The Bayes formula tells us to multiply together the two probability distributions we have, resulting in a posterior probability distribution combining the two kinds of information we have.

Now we can compute the expectation, or conditional mean, of this probability distribution as a weighted average.

We can compute the conditional mean estimate using an MCMC sampling algorithm. Of course, in this simple example it is silly because we can very easily calculate that number as a weighted average of a few given numbers. However, the use of MCMC becomes a necessity when the variables take values in a high-dimensional Euclidean space where integration quadratures are ineffective because of the curse of dimensionality.

Start by creating a one-to-one correspondence between possible ages of the girl and the sides of a dice.

In the Metropolis-Hastings algorithm we describe, the process is started by choosing any initial member in the chain. In this case the initial member is one (corresponding to the age of 7 years).

Then we randomly pick a candidate for the next (here second) member in the chain by throwing the dice.
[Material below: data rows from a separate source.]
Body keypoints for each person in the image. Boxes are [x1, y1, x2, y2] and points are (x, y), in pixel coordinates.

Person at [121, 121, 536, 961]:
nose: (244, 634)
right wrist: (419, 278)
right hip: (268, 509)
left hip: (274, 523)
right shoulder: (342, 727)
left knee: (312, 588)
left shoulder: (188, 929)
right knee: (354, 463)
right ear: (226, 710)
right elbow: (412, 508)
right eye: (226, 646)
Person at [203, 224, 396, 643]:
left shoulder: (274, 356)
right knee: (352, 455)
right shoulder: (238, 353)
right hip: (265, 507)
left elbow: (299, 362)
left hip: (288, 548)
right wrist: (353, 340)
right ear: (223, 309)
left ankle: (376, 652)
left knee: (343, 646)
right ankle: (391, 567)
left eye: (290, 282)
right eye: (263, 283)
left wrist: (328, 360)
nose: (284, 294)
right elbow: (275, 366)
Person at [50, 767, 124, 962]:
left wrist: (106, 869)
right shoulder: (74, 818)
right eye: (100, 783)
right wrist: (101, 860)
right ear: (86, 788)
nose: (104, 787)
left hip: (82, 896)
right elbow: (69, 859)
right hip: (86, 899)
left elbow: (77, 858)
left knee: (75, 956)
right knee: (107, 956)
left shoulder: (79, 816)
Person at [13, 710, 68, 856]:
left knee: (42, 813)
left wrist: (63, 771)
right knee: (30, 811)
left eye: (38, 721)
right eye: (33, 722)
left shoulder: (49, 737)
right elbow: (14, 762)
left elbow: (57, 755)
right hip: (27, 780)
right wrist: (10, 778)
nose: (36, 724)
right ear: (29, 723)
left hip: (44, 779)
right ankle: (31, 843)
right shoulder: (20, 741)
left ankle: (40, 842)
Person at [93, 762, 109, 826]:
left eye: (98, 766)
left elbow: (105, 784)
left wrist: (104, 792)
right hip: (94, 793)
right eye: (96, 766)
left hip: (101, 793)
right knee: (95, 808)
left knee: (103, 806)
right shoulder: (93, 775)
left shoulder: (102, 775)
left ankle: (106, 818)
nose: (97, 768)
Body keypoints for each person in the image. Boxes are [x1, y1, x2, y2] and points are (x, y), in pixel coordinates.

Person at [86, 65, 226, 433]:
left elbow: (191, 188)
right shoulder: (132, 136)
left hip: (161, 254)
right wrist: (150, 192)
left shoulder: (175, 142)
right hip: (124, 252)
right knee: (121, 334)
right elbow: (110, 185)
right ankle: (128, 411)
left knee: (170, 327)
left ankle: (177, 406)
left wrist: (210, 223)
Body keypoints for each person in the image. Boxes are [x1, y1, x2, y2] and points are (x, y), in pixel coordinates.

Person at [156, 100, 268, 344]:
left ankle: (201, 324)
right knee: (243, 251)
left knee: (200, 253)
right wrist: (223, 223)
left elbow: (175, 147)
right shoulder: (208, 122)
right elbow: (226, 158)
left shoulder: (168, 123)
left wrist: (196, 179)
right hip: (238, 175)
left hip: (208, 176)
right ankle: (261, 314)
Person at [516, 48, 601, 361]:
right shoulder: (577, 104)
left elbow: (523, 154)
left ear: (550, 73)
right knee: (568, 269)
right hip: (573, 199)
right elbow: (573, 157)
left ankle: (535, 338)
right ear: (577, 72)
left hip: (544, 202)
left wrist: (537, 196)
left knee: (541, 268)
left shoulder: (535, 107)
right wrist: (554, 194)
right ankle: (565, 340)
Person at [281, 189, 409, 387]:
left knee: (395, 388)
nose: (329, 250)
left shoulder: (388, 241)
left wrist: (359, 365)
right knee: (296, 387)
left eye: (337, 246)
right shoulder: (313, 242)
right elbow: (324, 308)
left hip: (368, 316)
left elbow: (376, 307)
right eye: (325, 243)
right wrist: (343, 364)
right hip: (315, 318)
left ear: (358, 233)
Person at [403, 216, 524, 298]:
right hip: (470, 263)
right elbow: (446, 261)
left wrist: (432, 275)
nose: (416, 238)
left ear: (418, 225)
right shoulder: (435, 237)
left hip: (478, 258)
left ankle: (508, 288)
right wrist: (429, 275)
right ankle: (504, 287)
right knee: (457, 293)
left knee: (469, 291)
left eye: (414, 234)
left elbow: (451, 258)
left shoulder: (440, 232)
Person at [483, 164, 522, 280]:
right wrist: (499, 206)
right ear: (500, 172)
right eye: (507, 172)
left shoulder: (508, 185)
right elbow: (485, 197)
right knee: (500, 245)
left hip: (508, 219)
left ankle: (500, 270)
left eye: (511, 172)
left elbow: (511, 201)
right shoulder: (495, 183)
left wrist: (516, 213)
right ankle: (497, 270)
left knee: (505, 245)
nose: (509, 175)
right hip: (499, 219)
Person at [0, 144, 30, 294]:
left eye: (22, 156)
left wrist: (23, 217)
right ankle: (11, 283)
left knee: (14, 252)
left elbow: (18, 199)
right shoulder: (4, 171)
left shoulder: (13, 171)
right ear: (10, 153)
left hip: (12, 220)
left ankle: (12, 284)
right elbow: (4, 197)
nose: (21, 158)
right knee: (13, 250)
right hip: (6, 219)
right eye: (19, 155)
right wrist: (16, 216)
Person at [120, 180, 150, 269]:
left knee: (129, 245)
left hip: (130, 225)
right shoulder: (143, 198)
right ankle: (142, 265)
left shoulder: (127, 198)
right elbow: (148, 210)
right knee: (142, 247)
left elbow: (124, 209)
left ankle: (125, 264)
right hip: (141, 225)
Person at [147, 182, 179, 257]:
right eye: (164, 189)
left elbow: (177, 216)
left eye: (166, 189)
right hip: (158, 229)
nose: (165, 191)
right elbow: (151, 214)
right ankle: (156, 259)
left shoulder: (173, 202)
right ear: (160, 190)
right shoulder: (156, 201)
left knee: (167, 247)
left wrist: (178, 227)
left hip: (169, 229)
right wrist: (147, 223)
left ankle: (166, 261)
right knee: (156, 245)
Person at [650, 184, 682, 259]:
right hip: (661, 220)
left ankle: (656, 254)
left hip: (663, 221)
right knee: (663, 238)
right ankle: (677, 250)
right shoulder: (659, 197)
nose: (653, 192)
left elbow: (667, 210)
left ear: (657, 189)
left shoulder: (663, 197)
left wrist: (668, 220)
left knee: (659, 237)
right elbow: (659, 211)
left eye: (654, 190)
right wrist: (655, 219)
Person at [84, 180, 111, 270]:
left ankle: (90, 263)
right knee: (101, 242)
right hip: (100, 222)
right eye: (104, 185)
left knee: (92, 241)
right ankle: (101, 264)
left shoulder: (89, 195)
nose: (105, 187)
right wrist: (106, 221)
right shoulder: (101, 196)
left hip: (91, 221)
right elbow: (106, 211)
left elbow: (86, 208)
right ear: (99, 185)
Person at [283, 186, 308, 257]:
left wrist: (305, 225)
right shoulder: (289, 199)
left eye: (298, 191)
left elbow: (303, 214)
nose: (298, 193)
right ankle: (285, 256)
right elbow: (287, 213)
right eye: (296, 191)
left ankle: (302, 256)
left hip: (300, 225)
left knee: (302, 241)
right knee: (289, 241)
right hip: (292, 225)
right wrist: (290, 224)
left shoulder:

If the posterior probability of the candidate is higher than that of the previous member, as is the case here, we accept the candidate.

After accepting the candidate for the second place in the chain, we throw the dice again to get a new candidate. Now the candidate has lower posterior probability than the previous member in the chain. Do we reject the candidate then? Well, not necessarily.

The beauty of the Metropolis-Hastings method is that we may still sometimes accept a candidate even if it is less probable than teh previous member in the chain. This is how it's done: compute the ratio of the posterior probabilities of the previous member and of the candidate. It is a number between zero and one. Draw a random number from the uniform probability distribution between zero and one. If the ratio is greater than the random number, accept the candidate. Otherwise, reject the candidate and repeat the previous member in the chain.

In this example, we ended up rejecting the candidate and repeating the second member in the chain so that it occupies both the second and third place. Then we draw the next random candidate by throwing the dice and continue.

The longer chain we compute, the better is our MCMC estimate for the conditional mean.